In other articles, tips and techniques, we've explored various methods that relate to writing style, word choices, sequencing, sentence structures and publication design.

This tip provides a wonderfully simple and brief technique that can help ensure the adjacent paragraphs that make up your document "read well". So what exactly do I mean by that?

Answer:

  • Ensure that your adjacent paragraphs don't start with the same word. Essentially, that's all there is to this tip!

So why bother to ensure that the previous paragraph and following paragraph, to the current paragraph, all start with different words?

  • If the paragraph before or after your current paragraph starts with the same word, in most instances, your writing can appear weak, amateurish, boring. 
  • We the people, on this beautiful mote of dust called Earth, love contrast. You can use our love of difference, colour, tone, range, span.
  • We are reminded of the saying: "Variety is the spice of life". By varying our paragraph start words, we can apply that relationship to our writing projects.
  • Different start words constantly stimulate our brains in new ways, so can also help keep attention better.
  • The right new paragraph word can set the scene for what follows.
  • Even though this tip is short and simple, doesn't mean it's any less important or less powerful or less needed.
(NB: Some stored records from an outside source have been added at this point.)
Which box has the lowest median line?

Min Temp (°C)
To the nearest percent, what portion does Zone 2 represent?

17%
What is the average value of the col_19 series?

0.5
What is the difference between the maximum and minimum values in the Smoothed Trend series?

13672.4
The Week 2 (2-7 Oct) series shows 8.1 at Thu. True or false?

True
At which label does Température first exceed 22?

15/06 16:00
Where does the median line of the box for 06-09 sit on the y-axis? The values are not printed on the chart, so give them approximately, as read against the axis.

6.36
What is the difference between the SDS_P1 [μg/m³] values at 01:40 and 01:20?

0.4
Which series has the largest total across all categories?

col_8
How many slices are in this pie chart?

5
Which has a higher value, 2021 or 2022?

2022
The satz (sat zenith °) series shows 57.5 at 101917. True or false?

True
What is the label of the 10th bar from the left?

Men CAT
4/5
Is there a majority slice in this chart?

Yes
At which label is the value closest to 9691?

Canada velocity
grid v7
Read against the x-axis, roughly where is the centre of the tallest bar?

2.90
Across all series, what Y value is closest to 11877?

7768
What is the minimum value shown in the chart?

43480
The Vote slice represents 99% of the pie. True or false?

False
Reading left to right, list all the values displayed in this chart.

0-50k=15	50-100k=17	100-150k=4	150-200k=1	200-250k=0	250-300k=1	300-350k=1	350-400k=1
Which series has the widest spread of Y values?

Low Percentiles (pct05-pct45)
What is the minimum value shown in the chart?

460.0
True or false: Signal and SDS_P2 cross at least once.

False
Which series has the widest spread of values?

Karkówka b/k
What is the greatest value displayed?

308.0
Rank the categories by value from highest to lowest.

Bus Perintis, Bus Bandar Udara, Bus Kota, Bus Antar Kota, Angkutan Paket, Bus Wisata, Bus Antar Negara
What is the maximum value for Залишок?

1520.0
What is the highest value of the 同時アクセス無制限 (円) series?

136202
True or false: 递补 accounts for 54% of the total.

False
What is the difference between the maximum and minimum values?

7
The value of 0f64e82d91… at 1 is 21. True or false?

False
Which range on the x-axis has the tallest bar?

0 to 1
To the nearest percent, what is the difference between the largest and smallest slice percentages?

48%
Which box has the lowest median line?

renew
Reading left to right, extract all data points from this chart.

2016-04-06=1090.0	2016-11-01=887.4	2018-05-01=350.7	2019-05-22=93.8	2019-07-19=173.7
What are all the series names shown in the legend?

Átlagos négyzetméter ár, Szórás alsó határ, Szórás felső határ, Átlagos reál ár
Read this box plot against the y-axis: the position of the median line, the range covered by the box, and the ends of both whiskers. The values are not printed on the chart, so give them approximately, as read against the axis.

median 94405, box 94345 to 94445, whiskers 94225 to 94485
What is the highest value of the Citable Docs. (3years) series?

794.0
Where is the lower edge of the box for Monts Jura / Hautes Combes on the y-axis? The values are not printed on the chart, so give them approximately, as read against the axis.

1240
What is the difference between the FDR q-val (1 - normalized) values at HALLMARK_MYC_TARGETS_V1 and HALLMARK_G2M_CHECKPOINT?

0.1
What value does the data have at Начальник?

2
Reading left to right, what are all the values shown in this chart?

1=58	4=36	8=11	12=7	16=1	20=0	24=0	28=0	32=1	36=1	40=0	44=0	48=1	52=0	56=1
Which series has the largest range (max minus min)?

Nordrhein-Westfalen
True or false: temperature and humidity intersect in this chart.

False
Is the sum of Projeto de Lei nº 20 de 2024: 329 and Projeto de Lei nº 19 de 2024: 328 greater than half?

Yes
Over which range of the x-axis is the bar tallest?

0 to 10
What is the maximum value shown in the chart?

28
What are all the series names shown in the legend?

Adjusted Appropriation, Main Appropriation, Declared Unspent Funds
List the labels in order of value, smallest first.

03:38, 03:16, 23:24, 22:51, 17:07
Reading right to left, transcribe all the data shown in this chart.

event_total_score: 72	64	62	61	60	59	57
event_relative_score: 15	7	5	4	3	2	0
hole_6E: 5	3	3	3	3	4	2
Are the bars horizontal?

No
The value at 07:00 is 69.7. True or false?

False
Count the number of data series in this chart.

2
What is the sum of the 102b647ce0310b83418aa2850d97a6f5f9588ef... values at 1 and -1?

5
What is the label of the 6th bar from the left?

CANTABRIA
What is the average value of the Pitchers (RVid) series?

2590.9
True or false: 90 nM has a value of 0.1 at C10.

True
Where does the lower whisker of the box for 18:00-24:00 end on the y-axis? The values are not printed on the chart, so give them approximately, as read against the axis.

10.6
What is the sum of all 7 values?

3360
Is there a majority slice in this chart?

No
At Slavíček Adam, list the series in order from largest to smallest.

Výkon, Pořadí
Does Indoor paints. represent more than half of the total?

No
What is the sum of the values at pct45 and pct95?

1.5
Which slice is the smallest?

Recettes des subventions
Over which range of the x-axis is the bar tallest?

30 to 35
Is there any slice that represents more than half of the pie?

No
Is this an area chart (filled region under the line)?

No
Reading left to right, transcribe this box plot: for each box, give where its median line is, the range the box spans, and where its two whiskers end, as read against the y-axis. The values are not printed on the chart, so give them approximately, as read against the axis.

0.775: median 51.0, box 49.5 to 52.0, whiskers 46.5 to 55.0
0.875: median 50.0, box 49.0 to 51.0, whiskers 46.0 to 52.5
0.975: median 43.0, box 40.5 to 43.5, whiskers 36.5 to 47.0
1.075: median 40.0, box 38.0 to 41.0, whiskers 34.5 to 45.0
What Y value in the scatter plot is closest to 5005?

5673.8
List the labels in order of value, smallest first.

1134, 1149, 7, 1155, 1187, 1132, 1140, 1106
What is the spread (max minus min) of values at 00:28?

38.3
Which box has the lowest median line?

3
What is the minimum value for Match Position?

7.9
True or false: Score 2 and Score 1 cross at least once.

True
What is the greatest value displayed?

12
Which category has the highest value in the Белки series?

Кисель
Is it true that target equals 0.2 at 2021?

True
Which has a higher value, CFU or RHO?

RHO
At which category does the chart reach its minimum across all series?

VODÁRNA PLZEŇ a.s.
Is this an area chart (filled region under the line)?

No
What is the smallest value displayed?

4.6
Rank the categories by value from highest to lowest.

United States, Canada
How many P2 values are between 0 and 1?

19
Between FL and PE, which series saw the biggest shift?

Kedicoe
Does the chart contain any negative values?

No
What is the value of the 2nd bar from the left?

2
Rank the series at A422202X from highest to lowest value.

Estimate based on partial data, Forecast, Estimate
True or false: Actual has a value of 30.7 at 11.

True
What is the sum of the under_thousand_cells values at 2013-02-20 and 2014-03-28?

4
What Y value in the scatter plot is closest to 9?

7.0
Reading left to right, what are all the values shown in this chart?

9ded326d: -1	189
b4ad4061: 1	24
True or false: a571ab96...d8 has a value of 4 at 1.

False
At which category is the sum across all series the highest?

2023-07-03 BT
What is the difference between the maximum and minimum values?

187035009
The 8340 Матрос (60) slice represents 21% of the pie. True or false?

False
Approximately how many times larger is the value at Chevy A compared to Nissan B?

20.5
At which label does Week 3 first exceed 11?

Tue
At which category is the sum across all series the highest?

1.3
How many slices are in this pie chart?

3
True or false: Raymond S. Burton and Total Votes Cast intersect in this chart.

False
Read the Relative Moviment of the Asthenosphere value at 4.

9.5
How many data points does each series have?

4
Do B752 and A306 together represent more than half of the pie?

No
Using different start words usually helps build high quality writing.
  • Applying this quick technique can convert an otherwise lackluster publication into one that is more interesting, meaningful, and memorable.

So to further help keep your reader or listener engaged, unless you're seeking to create a particular repeating effect, for a special reason, always start each paragraph with a new "sound".

Also, different start words help you build in counterpoint to your sequence and create diversity and richness in your communications with others.